‘Nascituro de’ é a qualificação que consta no lugar do nome na recente decisão em agravo do Tribunal de Justiça de São Paulo que reconheceu a ação ajuizada pelo feto. O objeto da ação é a garantia de assistência pré-natal ao feto, cuja genitora está recolhida na Cadeia Pública Feminina de São Bernardo do Campo.
‘Nascituro de’, que é uma expectativa de pessoa com expectativa de direitos, tornou-se o mais novo sujeito de direito [e vontade], com personalidade jurídica, capacidade processual e interesse de agir. O único contratempo é que ‘Nascituro de’ não nasceu, não tem nome, registro de nascimento, vida privada ou biografia.
Contudo, ser uma expectativa no Brasil vale mais que ser mulher, especialmente se estiver dentro do sistema prisional. Essa é a conclusão que se pode tirar deste caso. Quando o defensor público opta por ajuizar uma ação em nome do feto e não da gestante, ele acaba por evidenciar a triste e silenciosa realidade: o fato de que alguns seres humanos valem mais do que outros, mesmo que esses outros não tenham, ainda, nem nascido.
Talvez, se Sartre estivesse vivo poderia fazer uso desse caso em algum ponto da sua ontologia fenomenológica. Afinal, é uma situação concreta em que o ‘ser’, que é aquele que existe no mundo das relações humanas, é preterido pelo ‘nada’ e o ‘nada’, que é o que ‘não é’, é o fenômeno mais poderoso, para não dizer mais respeitado.
Essa ação, além de trazer à tona importantes discussões morais, contém equívocos técnico-jurídicos que merecem ser observados. O primeiro deles é ignorar os dispositivos legais sobre proteção à saúde, atendimento pré-natal e defesa do nascituro, que já existem e não retiram da mulher a condição de sujeito de direito. Um bom exemplo é o artigo 8º do Estatuto da Criança e Adolescente (ECA). O pré-natal é um direito reprodutivo da mulher. Inverter a ordem da titularidade do direito, da genitora para o feto, é um equivoco técnico com sérias conseqüências aos direitos das mulheres.
A decisão do agravo exemplifica uma confusão sobre a função jurisdicional. Ao criar novas hipóteses legais, porque não se trata de interpretação e supressão de lacunas, o desembargador amplia os efeitos contemplados nos dispositivos normativos e, com isso, atua como legislador positivo. Esse é o segundo problema técnico da decisão.
O fato é que não há consenso nem na ética, nem no direito, tampouco da biologia, sobre o que é vida humana. O acordo existe está previsto no artigo 2º do Código Civil: é o nascimento com vida que marca o início da personalidade; e ter personalidade jurídica, conforme disposto no direito brasileiro, é condição para entrar em juízo. Essa decisão transformar a mulher em reles meio para consecução de interesses de um ser que está por existir. Ao fazer de Simone Ferraz Coelho a incubadora de ‘Nascituro de’ o conceito mais elementar de dignidade humana, já previsto no século XVIII, é diretamente violado. Esse é o terceiro problema da decisão e da fundamentação da ação.
Salvaguardar os direitos do nascituro não significa conferir-lhe capacidade processual, tampouco elevá-lo à condição de pessoa. O que a lei faz é tão somente assegurar a defesa dos direitos em expectativa. Assim, uma coisa é Simone pleitear judicialmente em nome do feto, em um caso de investigação de paternidade por exemplo; outra é o feto, no caso o ‘Nascituro de’, pleitear em nome próprio representado por Simone, atendimento à saúde.

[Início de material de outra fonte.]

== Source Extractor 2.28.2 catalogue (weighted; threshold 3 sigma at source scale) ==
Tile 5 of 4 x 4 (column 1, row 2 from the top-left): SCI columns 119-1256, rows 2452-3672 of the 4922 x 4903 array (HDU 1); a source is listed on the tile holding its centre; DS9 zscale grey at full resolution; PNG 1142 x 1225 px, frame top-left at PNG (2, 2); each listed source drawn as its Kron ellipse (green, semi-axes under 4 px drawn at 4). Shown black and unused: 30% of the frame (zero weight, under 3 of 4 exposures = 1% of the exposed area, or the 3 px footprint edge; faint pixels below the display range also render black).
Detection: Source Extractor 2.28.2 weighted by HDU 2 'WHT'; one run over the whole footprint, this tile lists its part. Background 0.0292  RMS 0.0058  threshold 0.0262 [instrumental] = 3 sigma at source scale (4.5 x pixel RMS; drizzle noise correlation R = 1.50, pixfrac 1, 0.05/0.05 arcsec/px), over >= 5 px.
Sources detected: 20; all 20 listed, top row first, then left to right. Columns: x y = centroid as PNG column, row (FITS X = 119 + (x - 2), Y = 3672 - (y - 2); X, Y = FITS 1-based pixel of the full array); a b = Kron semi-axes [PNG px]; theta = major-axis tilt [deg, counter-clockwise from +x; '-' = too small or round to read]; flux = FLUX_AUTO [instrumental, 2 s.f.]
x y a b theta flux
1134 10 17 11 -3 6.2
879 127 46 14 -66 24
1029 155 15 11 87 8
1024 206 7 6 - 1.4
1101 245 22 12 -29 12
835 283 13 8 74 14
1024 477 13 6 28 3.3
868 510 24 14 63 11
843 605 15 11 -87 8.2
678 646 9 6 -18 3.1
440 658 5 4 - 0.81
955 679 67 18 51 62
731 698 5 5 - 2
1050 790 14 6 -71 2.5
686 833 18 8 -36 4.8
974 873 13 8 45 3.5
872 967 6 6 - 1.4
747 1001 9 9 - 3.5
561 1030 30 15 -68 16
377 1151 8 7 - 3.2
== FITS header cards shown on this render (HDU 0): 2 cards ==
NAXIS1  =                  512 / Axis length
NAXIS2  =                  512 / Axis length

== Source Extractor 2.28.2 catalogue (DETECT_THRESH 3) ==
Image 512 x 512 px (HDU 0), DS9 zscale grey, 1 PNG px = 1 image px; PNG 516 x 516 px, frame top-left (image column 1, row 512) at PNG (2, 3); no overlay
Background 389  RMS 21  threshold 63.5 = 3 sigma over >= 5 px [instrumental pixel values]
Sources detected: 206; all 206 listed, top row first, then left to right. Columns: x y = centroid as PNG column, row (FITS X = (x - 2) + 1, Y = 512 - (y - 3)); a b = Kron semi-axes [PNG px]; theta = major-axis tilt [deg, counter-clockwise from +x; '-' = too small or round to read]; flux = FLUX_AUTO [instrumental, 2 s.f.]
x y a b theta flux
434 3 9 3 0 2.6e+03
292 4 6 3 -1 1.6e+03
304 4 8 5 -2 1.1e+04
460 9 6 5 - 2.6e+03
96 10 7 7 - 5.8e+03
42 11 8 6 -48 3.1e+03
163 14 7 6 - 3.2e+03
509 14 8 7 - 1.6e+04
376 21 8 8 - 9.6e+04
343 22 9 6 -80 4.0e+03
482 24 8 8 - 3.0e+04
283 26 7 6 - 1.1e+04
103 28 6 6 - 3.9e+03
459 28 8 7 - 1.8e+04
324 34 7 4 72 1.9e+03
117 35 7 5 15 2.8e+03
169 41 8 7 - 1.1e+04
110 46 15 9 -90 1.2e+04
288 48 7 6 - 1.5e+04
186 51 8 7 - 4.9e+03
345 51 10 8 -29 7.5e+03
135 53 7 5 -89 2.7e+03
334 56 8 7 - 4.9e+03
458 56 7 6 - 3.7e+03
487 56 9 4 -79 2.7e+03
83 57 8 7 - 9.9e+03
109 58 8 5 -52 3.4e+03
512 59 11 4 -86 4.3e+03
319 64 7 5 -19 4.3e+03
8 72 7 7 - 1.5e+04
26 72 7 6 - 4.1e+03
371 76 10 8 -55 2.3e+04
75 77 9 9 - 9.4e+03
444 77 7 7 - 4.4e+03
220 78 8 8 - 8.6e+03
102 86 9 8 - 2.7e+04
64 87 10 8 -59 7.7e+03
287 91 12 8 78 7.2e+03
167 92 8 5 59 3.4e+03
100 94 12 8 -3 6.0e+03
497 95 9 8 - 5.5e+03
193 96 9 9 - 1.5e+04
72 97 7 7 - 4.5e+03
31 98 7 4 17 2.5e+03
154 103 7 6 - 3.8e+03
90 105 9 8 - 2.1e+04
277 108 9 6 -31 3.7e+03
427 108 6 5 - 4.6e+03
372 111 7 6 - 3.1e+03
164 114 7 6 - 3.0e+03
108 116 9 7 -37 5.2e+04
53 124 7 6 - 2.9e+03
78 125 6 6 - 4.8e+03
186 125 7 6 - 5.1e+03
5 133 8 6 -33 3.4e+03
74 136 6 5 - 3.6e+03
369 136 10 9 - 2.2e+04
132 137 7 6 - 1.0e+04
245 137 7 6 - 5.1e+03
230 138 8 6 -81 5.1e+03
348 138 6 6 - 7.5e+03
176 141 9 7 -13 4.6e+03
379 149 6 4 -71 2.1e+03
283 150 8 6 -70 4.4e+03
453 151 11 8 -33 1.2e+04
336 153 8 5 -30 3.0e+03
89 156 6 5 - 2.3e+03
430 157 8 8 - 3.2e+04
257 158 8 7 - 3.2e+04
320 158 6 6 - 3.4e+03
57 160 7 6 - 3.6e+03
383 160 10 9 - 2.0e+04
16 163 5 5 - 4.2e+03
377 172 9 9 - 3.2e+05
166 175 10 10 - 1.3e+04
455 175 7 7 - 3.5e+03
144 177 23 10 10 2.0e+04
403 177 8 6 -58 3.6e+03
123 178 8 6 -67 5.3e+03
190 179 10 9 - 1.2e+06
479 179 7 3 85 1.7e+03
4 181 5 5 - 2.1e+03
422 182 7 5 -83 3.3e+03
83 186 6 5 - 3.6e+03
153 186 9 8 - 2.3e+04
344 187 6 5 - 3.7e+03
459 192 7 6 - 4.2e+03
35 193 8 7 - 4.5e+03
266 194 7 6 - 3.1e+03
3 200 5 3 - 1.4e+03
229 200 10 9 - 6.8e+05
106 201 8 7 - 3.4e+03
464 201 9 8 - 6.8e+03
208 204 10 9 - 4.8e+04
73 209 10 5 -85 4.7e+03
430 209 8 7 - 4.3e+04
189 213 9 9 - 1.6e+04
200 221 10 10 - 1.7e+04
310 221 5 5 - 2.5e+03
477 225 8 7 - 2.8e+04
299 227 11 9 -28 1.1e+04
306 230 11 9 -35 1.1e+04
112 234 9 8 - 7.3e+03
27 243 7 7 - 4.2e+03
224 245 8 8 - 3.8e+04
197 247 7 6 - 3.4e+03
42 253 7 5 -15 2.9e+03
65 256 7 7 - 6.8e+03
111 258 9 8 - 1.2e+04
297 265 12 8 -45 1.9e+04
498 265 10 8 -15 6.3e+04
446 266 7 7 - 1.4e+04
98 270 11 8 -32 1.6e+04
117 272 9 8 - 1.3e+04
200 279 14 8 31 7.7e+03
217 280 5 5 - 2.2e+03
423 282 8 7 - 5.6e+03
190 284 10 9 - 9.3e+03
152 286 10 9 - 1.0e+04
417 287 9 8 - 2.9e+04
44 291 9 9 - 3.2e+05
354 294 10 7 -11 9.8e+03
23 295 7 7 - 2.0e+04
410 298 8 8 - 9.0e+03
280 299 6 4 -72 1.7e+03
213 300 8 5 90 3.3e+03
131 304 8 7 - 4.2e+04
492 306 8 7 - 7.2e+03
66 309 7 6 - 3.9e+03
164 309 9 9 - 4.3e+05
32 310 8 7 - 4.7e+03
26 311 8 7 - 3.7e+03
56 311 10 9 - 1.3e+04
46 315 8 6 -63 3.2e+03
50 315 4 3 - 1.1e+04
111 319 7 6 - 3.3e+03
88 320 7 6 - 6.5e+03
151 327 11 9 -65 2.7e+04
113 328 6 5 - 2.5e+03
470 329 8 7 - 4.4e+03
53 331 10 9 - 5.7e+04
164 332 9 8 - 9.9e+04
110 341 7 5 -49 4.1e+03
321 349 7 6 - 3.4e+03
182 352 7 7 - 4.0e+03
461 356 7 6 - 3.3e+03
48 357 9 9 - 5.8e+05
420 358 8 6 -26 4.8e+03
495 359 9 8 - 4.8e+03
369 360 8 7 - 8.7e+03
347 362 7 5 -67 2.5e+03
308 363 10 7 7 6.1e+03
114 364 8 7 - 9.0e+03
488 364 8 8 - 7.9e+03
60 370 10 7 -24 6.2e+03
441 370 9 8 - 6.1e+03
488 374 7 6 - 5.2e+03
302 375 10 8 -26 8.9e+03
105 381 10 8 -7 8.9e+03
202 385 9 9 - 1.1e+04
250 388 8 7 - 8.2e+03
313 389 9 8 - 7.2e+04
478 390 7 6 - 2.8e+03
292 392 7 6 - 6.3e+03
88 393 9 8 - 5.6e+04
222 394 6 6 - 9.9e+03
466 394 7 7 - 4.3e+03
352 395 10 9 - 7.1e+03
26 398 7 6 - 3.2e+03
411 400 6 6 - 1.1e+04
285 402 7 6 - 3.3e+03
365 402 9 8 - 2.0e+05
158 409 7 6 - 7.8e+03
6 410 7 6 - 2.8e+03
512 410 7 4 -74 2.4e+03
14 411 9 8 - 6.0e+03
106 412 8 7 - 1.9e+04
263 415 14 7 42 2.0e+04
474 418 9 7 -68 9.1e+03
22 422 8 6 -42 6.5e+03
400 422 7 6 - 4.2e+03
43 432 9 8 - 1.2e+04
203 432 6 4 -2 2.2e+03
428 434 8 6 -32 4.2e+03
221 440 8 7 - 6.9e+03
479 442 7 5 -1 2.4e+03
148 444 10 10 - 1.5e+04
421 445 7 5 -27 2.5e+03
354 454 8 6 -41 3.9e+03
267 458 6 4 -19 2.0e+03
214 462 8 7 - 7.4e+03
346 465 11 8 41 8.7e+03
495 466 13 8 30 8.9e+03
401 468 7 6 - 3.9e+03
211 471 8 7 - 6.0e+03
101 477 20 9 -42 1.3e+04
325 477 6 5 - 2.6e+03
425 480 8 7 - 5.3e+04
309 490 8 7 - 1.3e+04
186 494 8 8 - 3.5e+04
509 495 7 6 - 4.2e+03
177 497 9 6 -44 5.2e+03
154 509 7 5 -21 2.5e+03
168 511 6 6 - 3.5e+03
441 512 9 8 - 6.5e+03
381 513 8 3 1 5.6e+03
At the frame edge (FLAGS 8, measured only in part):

Inúmeras são as teses e especulações sobre o conceito de pessoa e início da vida e, apesar dos poucos acordo entre elas, há um único consenso na ciência, no caso, a biologia: o fato de que embrião e feto são, inquestionavelmente, organismos imaturos em um estágio de desenvolvimento celular.
A idéia de pessoa exprime a aptidão genérica para adquirir direito e contrair obrigações, como agregar, então, essa aptidão para um ‘organismo imaturo em um estágio de desenvolvimento celular’?
Ser pessoa passa pelo nascer, pela “natalidade”, por um ato da natureza. Afinal, como explica Hannah Arendt, é “com o nascimento que algo singularmente novo entra no mundo”. Todavia, a idéia de pessoa engloba, também, a inserção do ser humano no mundo, nas relações humanas. Assim, é o nascimento com vida e a capacidade de viver a vida que nos faz pessoas. E é o igual cuidado e a efetiva garantia de direitos dos seres humanos já nascidos, independentemente da sua condição, que evidencia a maturidade democrática de um Estado e das suas instituições.
(*) Samantha Buglione, Mestre e Professora de Teoria do Direito e Bioética, Doutoranda em Ciências Humanas na UFSC.